2. A Competitive Europe
2.3 Investing in our future
Only by increasing investments in R&D, ICT, skills and economic competencies can Europe fulfil its ambition to lead in the green transition and the digital age.
The European Commission is committed to focusing R&I investments on delivering the ‘European Green Deal’, its new strategy for growth.
R&I is called upon to play a strong role to support this initiative. Given the size of the challenge and its costly nature, with EUR 1 trillion mobilised for the Green Deal over the next decade, this demands investing record amounts in R&I and other intangibles assets, such as skills, ICT and economic competencies, for Europe to become the world’s first climate-neutral continent and to achieve the Sustainable Development Goals (SDGs).
With just over 2 % of its GDP invested in R&D, the EU is still far from its 3 % target.
The EU underinvests in R&D compared to its main competitors. Asian countries, in particular China and South Korea, are investing at a rate that is eclipsing both the EU and the United States. If this continues, Europe risks being outpaced irreversibly.
The EU lags behind its main competitors in business R&D funding.
In the world’s business R&D landscape, China now accounts for more than one quarter of global business R&D expenditure while the EU’s share continues to decline.
Governments are increasingly using R&D tax incentives, apart from direct support which includes, for instance, grants and subsidies.
The EU largely dominates business R&D investments in the automotive sector and shows strong performance in aerospace and defence and in industrial engineering.
Europe underinvests in ICT compared to other major economies, despite some progress.
Estimates for the EU aggregate show that it invested around 2 % of GDP in ICT compared to almost 3.5 % in the United States and 3 % in Japan.
Europe appears to have an advantage compared to the United States in the most-intensive ICT-using sector, which accounts for the largest contribution to labour-productivity growth in recent years.
With the unlocking of the potential of artificial intelligence (AI), private investments in AI start-ups are on the rise. The United States leads, followed by China.
Although the EU has also made some progress in recent years to attract private capital, investments remain well below those of its main global competitors.
Worldwide, major economies have put forward ambitious AI strategies. At the European level, the goal is to reach more than EUR 20 billion per year over the next decade.
Europe appears to underinvest in economic competencies relative to the United States despite the positive contribution made by these intangibles to growth.
The so-called ‘economic competencies’ include brand aspects (advertising and market research), knowledge-embedded, firm-specific human capital and organisational capital.
In the EU, cross-country differences in investments in economic competencies persist which may intensify inequalities in innovation.

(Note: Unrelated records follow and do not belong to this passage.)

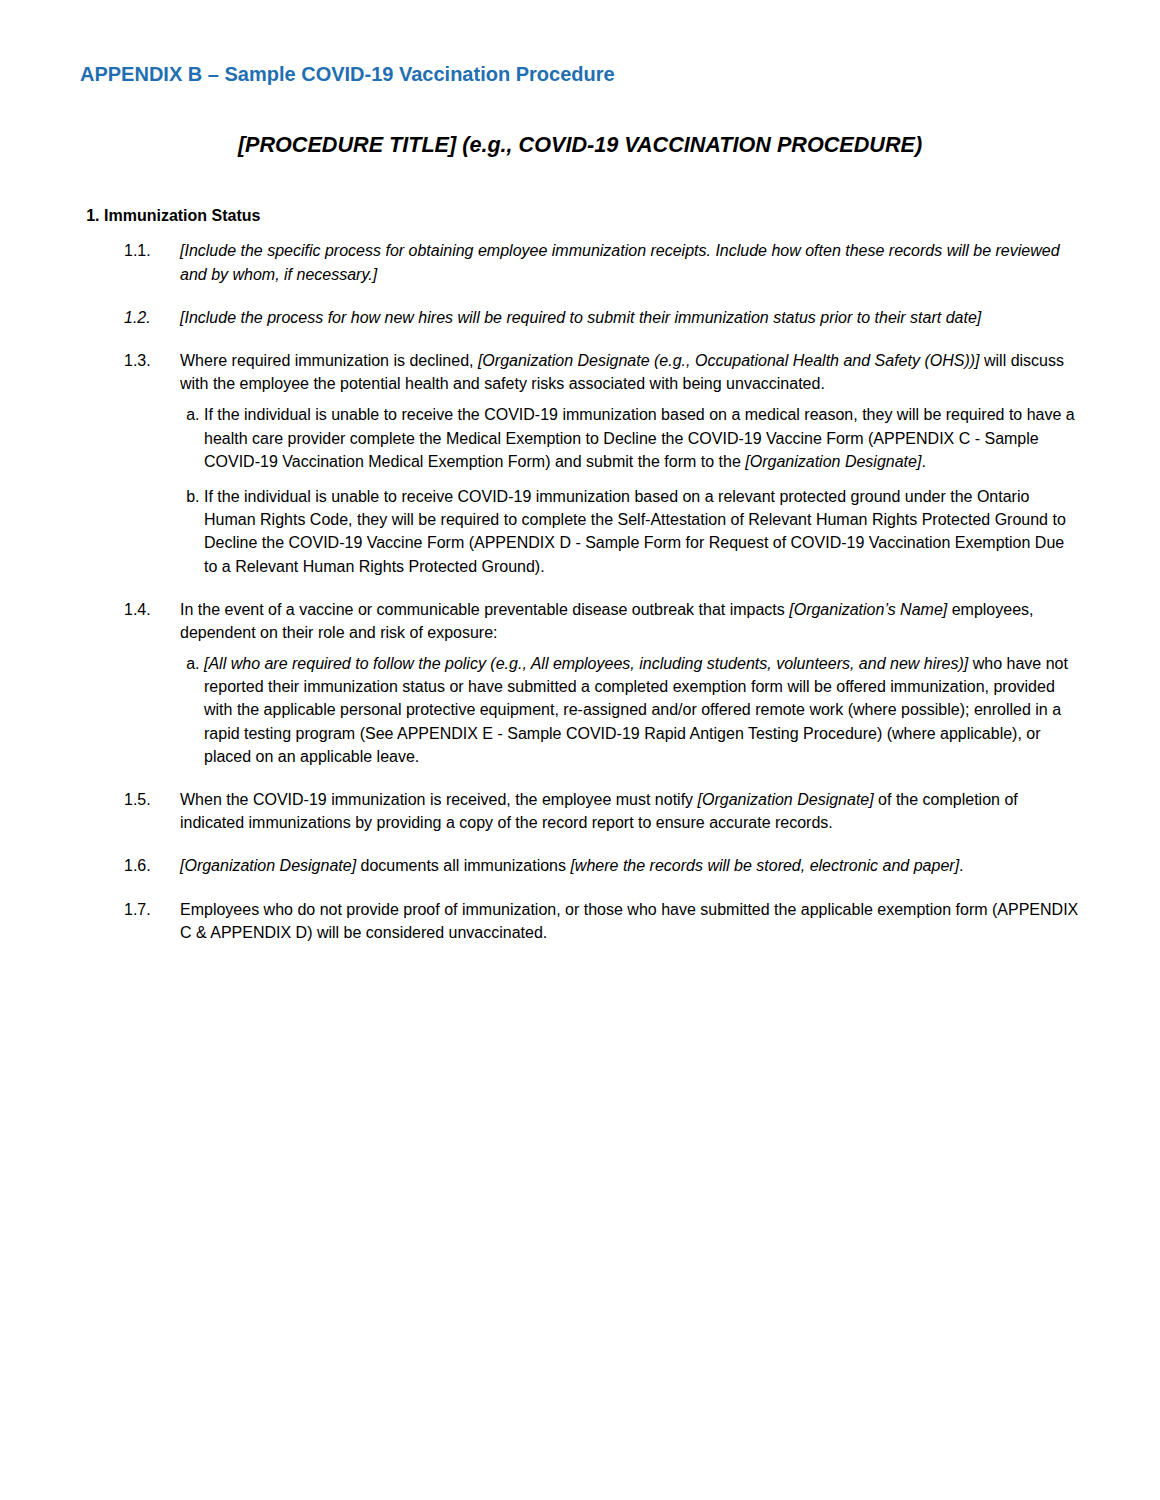APPENDIX B – Sample COVID-19 Vaccination Procedure
[PROCEDURE TITLE] (e.g., COVID-19 VACCINATION PROCEDURE)
Immunization Status
[Include the specific process for obtaining employee immunization receipts. Include how often these records will be reviewed and by whom, if necessary.]
[Include the process for how new hires will be required to submit their immunization status prior to their start date]
Where required immunization is declined, [Organization Designate (e.g., Occupational Health and Safety (OHS))] will discuss with the employee the potential health and safety risks associated with being unvaccinated.
If the individual is unable to receive the COVID-19 immunization based on a medical reason, they will be required to have a health care provider complete the Medical Exemption to Decline the COVID-19 Vaccine Form (APPENDIX C - Sample COVID-19 Vaccination Medical Exemption Form) and submit the form to the [Organization Designate].
If the individual is unable to receive COVID-19 immunization based on a relevant protected ground under the Ontario Human Rights Code, they will be required to complete the Self-Attestation of Relevant Human Rights Protected Ground to Decline the COVID-19 Vaccine Form (APPENDIX D - Sample Form for Request of COVID-19 Vaccination Exemption Due to a Relevant Human Rights Protected Ground).
In the event of a vaccine or communicable preventable disease outbreak that impacts [Organization’s Name] employees, dependent on their role and risk of exposure:
[All who are required to follow the policy (e.g., All employees, including students, volunteers, and new hires)] who have not reported their immunization status or have submitted a completed exemption form will be offered immunization, provided with the applicable personal protective equipment, re-assigned and/or offered remote work (where possible); enrolled in a rapid testing program (See APPENDIX E - Sample COVID-19 Rapid Antigen Testing Procedure) (where applicable), or placed on an applicable leave.
When the COVID-19 immunization is received, the employee must notify [Organization Designate] of the completion of indicated immunizations by providing a copy of the record report to ensure accurate records.
[Organization Designate] documents all immunizations [where the records will be stored, electronic and paper].
Employees who do not provide proof of immunization, or those who have submitted the applicable exemption form (APPENDIX C & APPENDIX D) will be considered unvaccinated.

Over time, there has been an enormous rise in brand value, especially in technology and disruptive digital industries where Europe has a ‘weaker’ presence. Today, the ‘top 30 brands’ are mainly found in the United States and China. However, many software and digital applications behind the widespread success of digital disruptive industries have some ‘EU origin’.
Investment in education and training could further profit from better alignment with the private sector.
While spending on school education in the EU is comparable to the levels found in North America and East Asia, there is a remarkable gap in tertiary education. The EU is spending less on tertiary education than all of its competitors and the gap is not closing over time. The spending gap compared to international competitors seems to be driven primarily by private sources of funding.
Aligning the provision of education and training with changing labour market and social needs is a persistent challenge for every country, in particular as regards coordinating investment strategies with the private sector.
At the European level, despite evolving statistical instruments, there are significant barriers to tracking investment levels (particularly as regards skills investment) due to the misalignment of available data sources in their timing, scope and definitions.